Edit 2: I’m not actually recommending you buy RAM from memorystock.com, it just turned up at the top of my search results. The page should give you the type and version you’ll need to look for, though.

AlligatorBlizzard ,

2 gb memory should make XFCE usable. That’s what my crappy laptop has and XFCE works fine. I use Firefox with a few open tabs and watch YouTube at 720p.

Trainguyrom ,

I once swapped a Debian install with XFCE to just running Openbox instead of a full DE and got down to 300Mb or so of memory usage. This was about a decade ago so obviously YMMV but given literally all I did was run Debian with just openbox and no DE, there’s probably additional tuning to be done that can get them to a more usable state

eldavi ,

either you go the easy route and use a distribution targeted towards low spec systems like damn small linux or you go the difficult route and implement the same measures that they implement onto your debian installation.

last time i was in your situation i ended up doing both and i’m glad i did because my version of the build never worked as well as the custom distro.

notthebees ,

Maybe try bunsenlabs?

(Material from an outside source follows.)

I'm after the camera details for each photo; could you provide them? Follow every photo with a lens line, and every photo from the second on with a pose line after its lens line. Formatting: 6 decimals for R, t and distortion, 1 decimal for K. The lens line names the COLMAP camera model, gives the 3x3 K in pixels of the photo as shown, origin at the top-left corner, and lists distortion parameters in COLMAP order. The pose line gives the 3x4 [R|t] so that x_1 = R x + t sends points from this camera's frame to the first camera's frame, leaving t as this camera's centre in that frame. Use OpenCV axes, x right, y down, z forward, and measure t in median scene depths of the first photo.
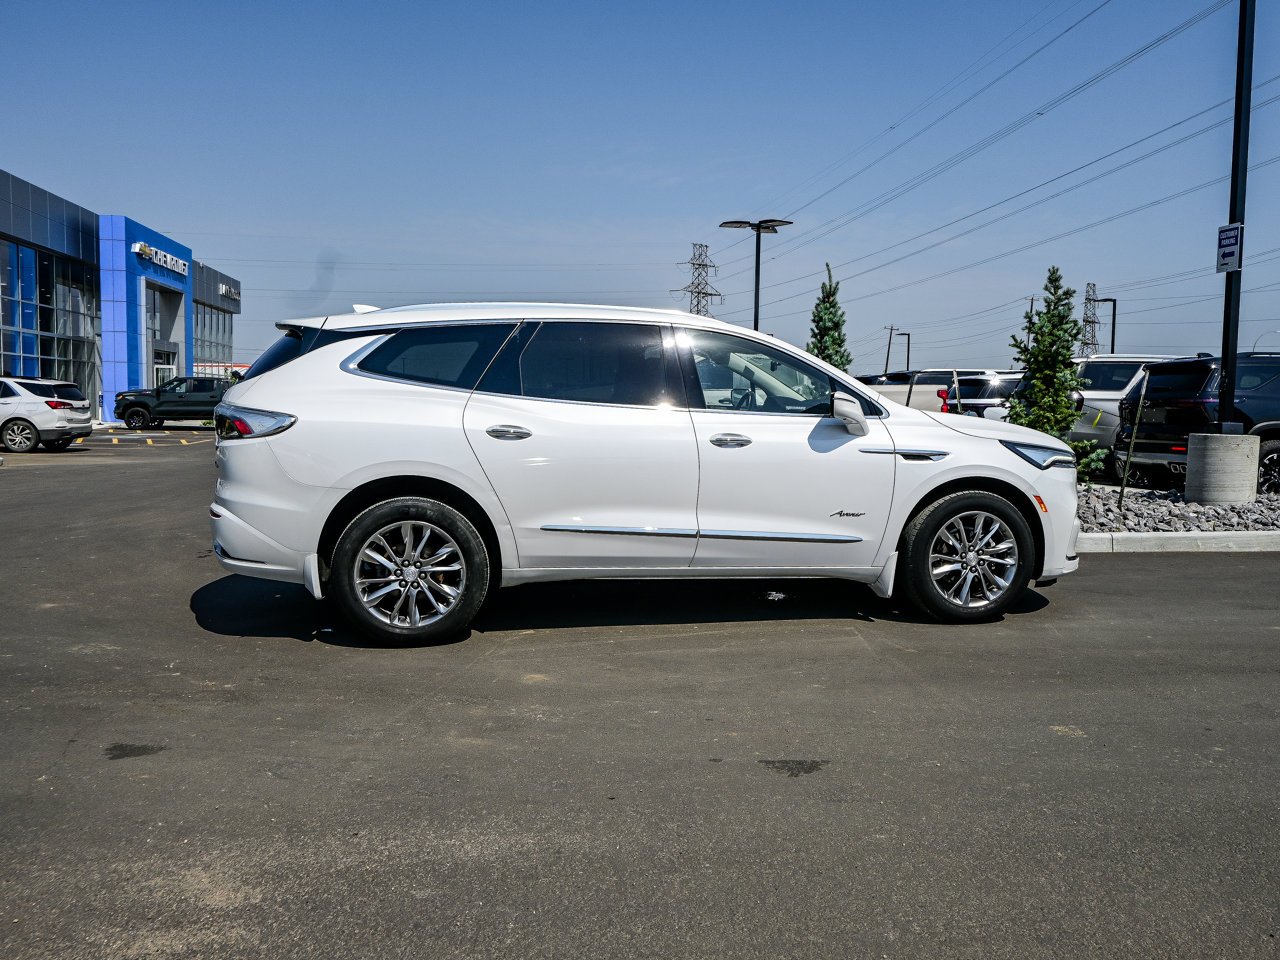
lens RADIAL K [[1125.2, 0, 640.0], [0, 1125.2, 480.0], [0, 0, 1]] dist [-0.009161, -0.005280]
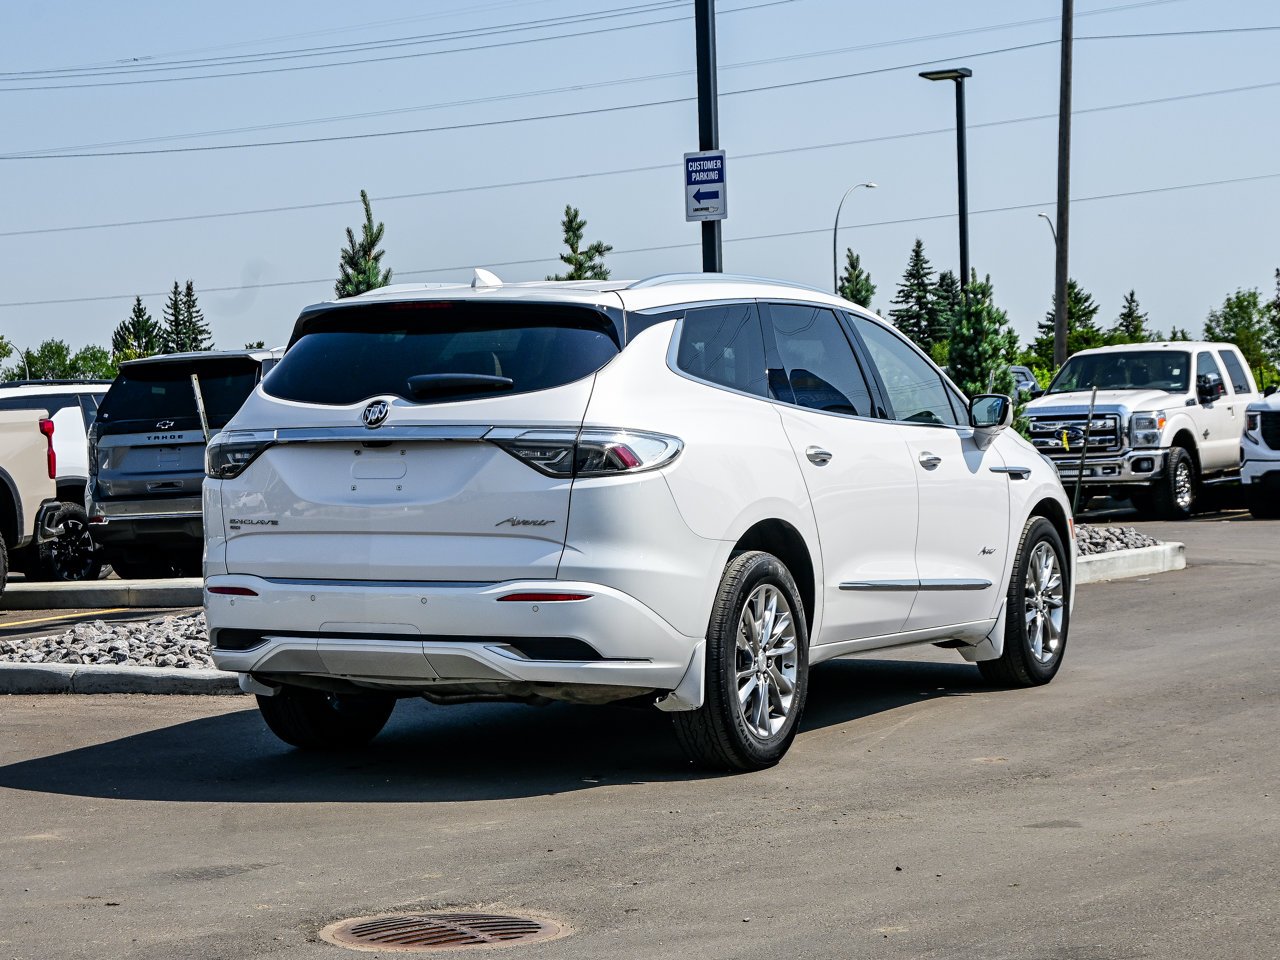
lens RADIAL K [[2896.3, 0, 640.4], [0, 2896.3, 446.0], [0, 0, 1]] dist [-0.052383, 0.871684]
pose [[0.624649, -0.030381, 0.780315, -0.918259], [0.089570, 0.995436, -0.032944, 0.001466], [-0.775752, 0.090471, 0.624519, -0.038817]]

It’s uses openbox instead of a de.

I run it on a pentium m laptop and it runs well enough

Pentium m 735, 1 gb of ddr ram

Peffse ,

It seems like you’ve got plenty of choices already, but how about an OS that’s already been cut down to work on the limited RAM of a Raspberry PI? It bills itself as a good alternative for limited hardware.

www.raspberrypi.com/…/raspberry-pi-desktop/

eugenia ,
@eugenia@lemmy.ml avatar

You need something like DamnSmallLinux, not Debian. Debian users about 800 MB of RAM with XFce, on a clean boot. It requires a minimum of 2 GB with a modern browser (one tab, 4+ GB with more tabs). DamnSmallLinux uses about 128 MB RAM on a clean boot, and with the Netfront browser about half a gig. Definitely better for such a laptop than any modern distro.

clubb ,
@clubb@lemmy.world avatar

Antix linux would also work great, and DSL is based on it.

bloodfart ,

Compile your own kernel for those atom processors and they work much better.

It’s not hard, there’s a text interface for it where you just pick what to do from a list.

possiblylinux127 ,

That will only speed it up slightly at best and at worse it will be slower

ReversalHatchery ,

I’ve never compiled my kernel so I’m not familiar with what is happening there, but why could that be faster? Is it only installing drivers for present devices, or what is happening?

bloodfart ,

I can’t remember off the top of my head because it’s been a long while, but there’s some weird option inside the configurator that accounts for one of the things the early atom line doesn’t have that the default kernel expects out of x86 or x64 processors.

Of course, any binary program that was compiled with the expectation of that capacity would also have weird hangs and slowness, but (like I said, a while ago) that didn’t tend to cause a 1.3ghz atom to be slower than a 700mhz pentium m.